Tokoh yang mempunyai gelar Resiguru dalam sejarah Sunda hanya dipunyai oleh tiga tokoh, yaitu Resiguru Manikmaya (Raja di Kendan, 536-568M), Resiguru Demunawan (di Saunggalah I/Kuningan, awal abad 8M) dan Resiguru Niskala Wastu Kancana (Raja di Kawali, 1371-1475M). Resiguru adalah gelar yang sangat terhormat bagi seorang raja yang telah membuat/menurunkan suatu “ajaran” (visi hidup, teh way of live) bagi acuan hidup keturunannya (mungkin yang disebut dalam naskah kuna dengan istilah Sanghyang Linggawesi?).

Bila demikian halnya, maka tidak ayal lagi Resiguru Demunawan, tokoh cikal bakal Kerajaan Saunggalah I pun mempunyai atau membuat suatu ajaran. Keyakinan ini dibuktikan oleh seorang keturunannya yang juga menjadi Raja di Saunggalah I (Kuningan) dan kemudian pindah menjadi raja di Saunggalah II (Mangunreja/Sukapura) yaitu Prabuguru Darmasiksa (1175-1297 M) yang memerintah selama 122 tahun (!).

Prabuguru Darmasiksa pertama kali memerintah di Saunggalah I (persisnya sekarang di desa Ciherang, Kec. Kadugede, Kab. Kuningan selama beberapa tahun) yang selanjutnya diserahkan kepada puteranya dari istrinya yang berasal dari Darma Agung, yang bernama Prabu Purana (Premana?).

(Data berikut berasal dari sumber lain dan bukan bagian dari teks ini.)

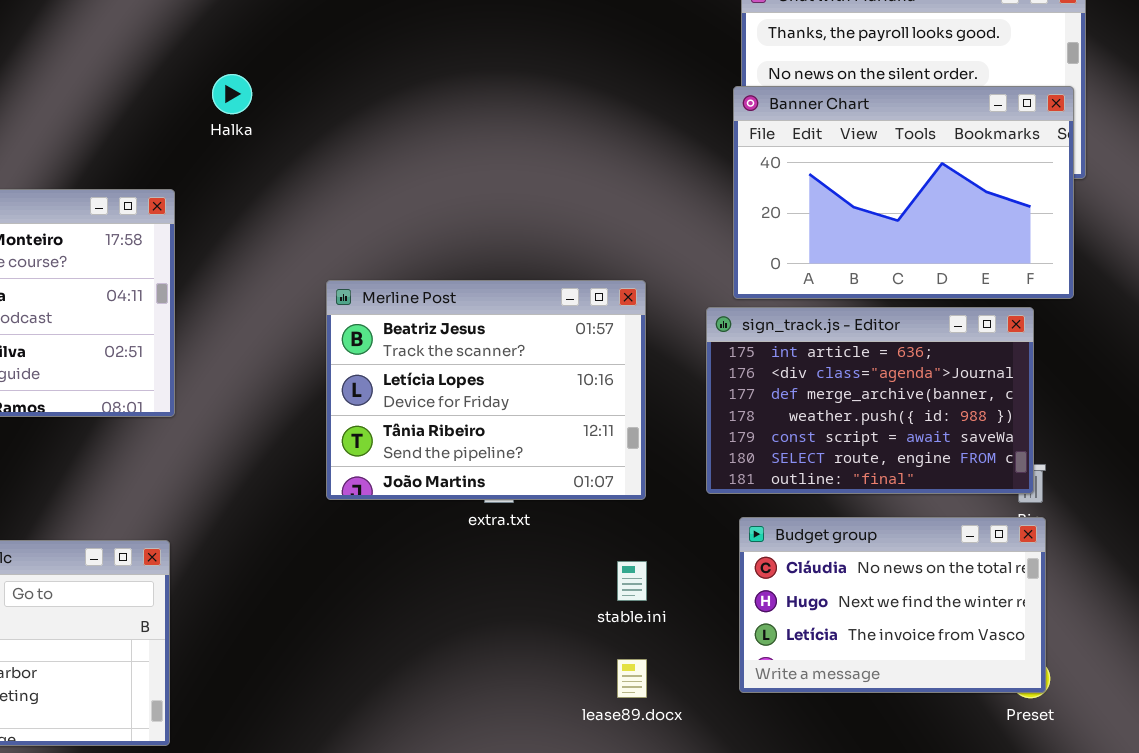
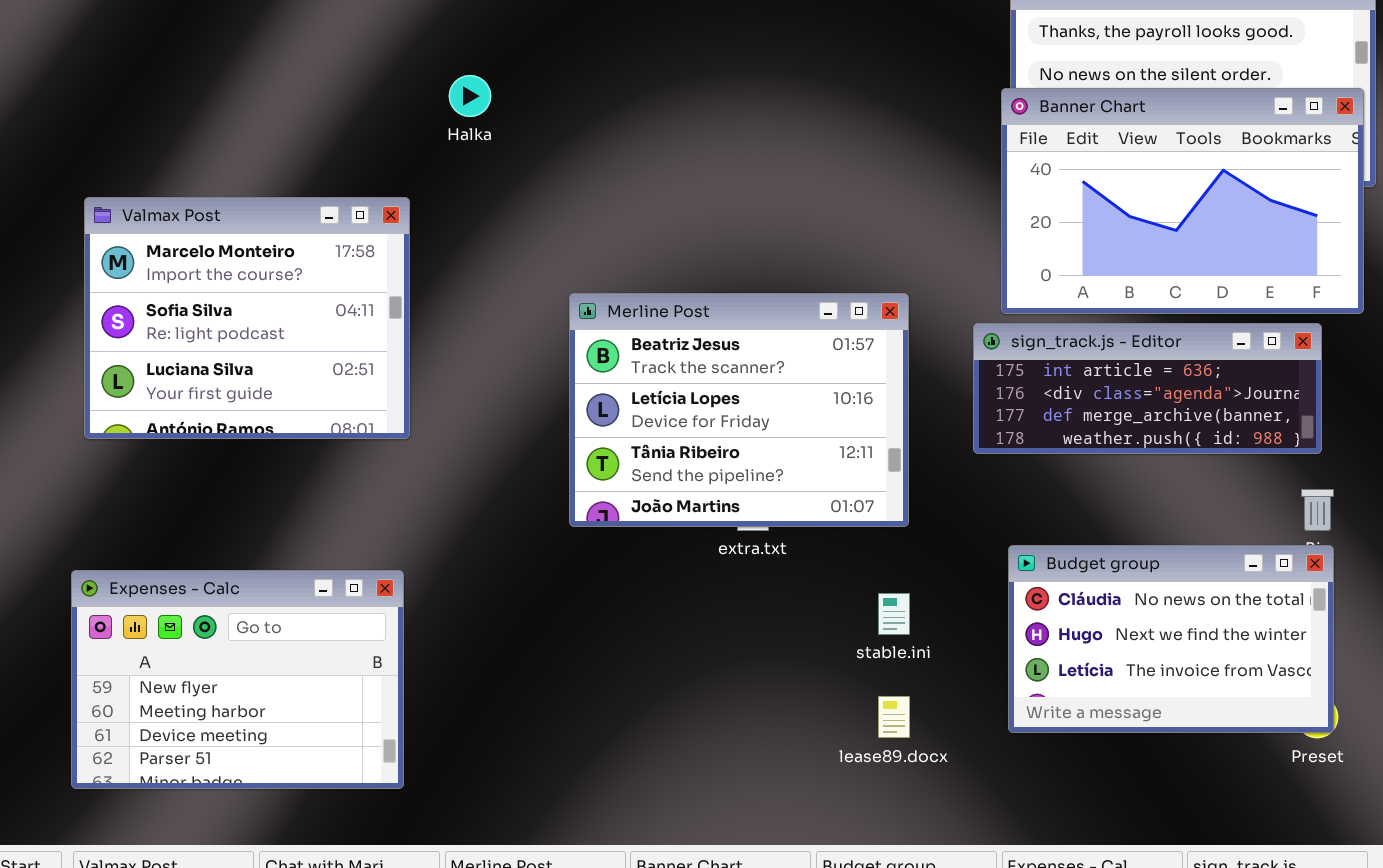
sign_track.js - Editor: [706,307,1034,494] -> [973,323,1322,454], resized

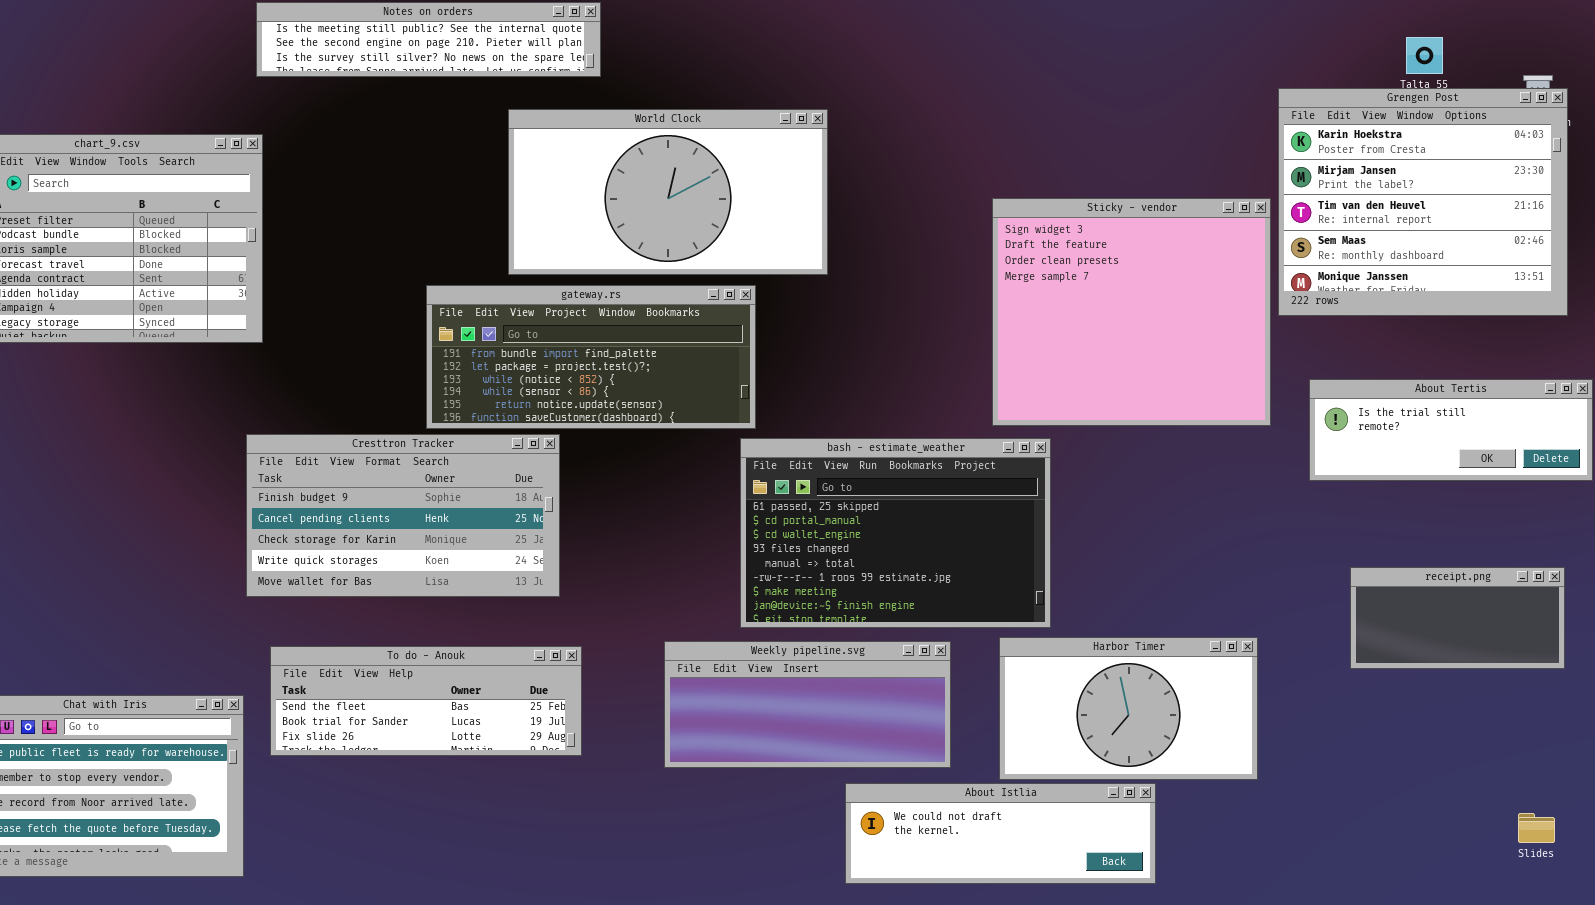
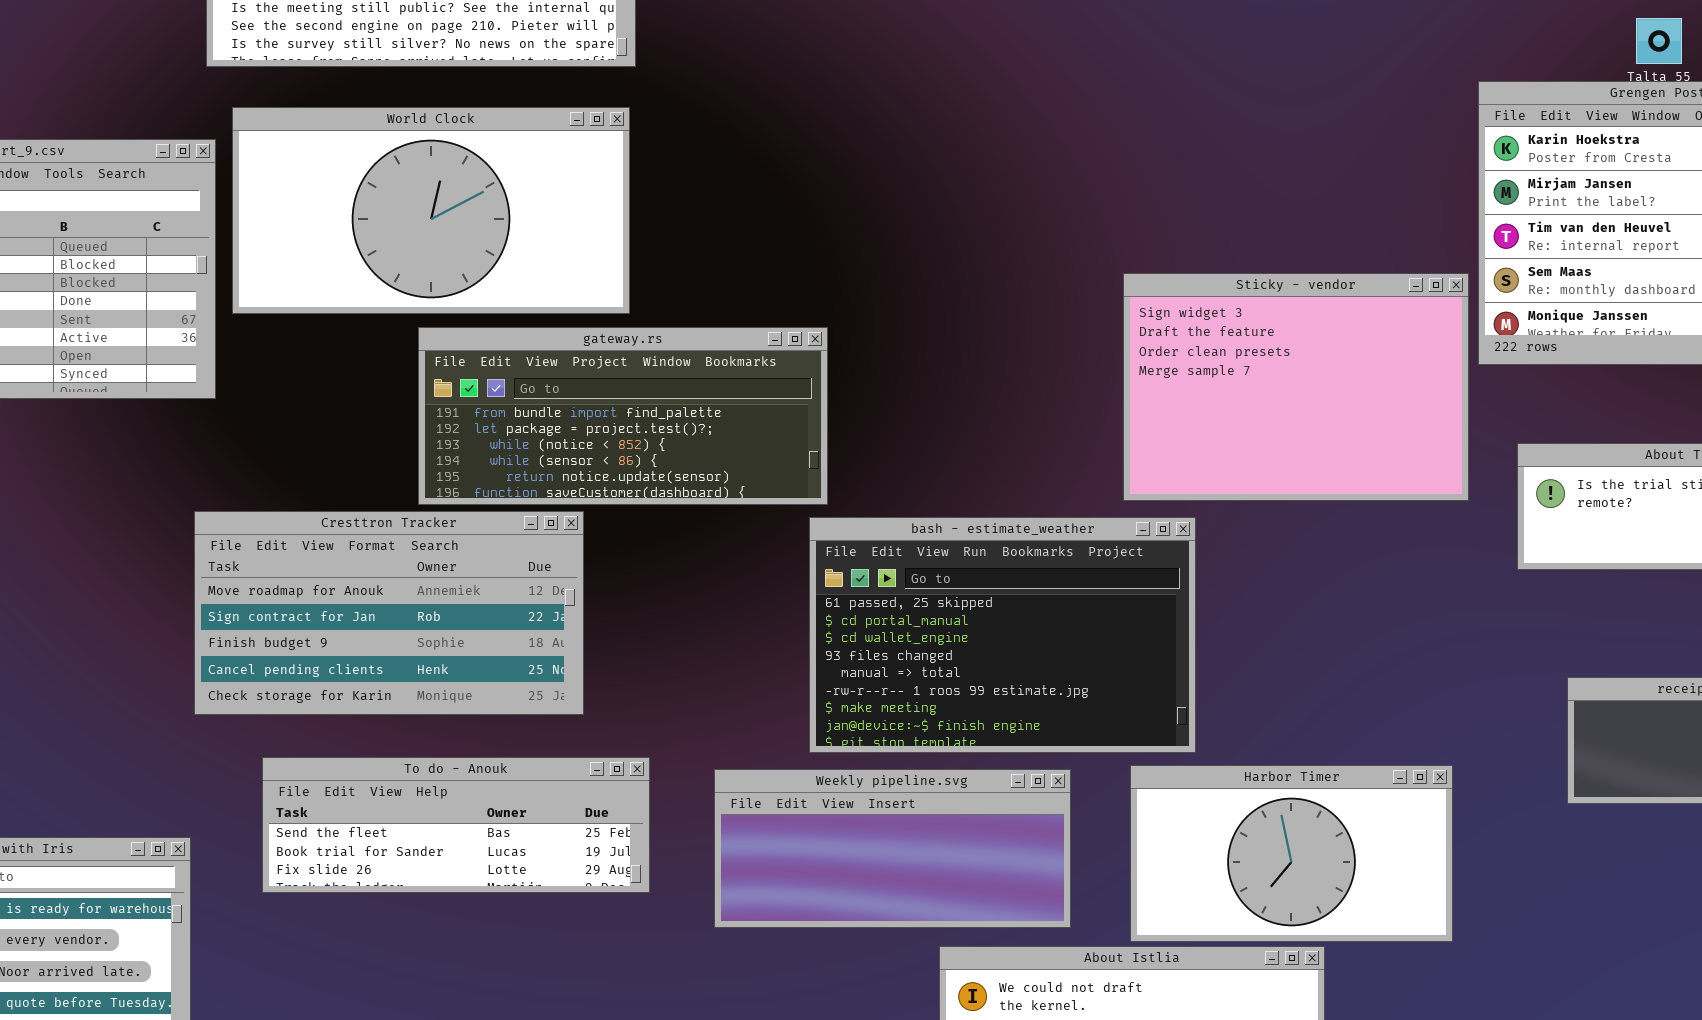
World Clock: [508,109,828,275] -> [232,107,630,314], moved
Sticky - vendor: [992,198,1271,426] -> [1123,273,1469,501], resized
Cresttron Tracker: [246,434,560,597] -> [194,511,584,715], scrolled up 2 rows
To do - Anouk: [270,646,582,756] -> [262,757,650,893], moved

Kemudian Prabuguru Darmasiksa pindah ke Saunggalah II (sekarang daerah Mangunreja di kaki Gunung Galunggung, Kabupaten Tasikmalaya), yang nantinya kerajaan diserahkan kepada putranya yang bernama Prabu Ragasuci. Adapun Prabuguru Darmasiksa diangkat menjadi Raja di Karajaan Sunda (Pakuan) sampai akhir hayatnya.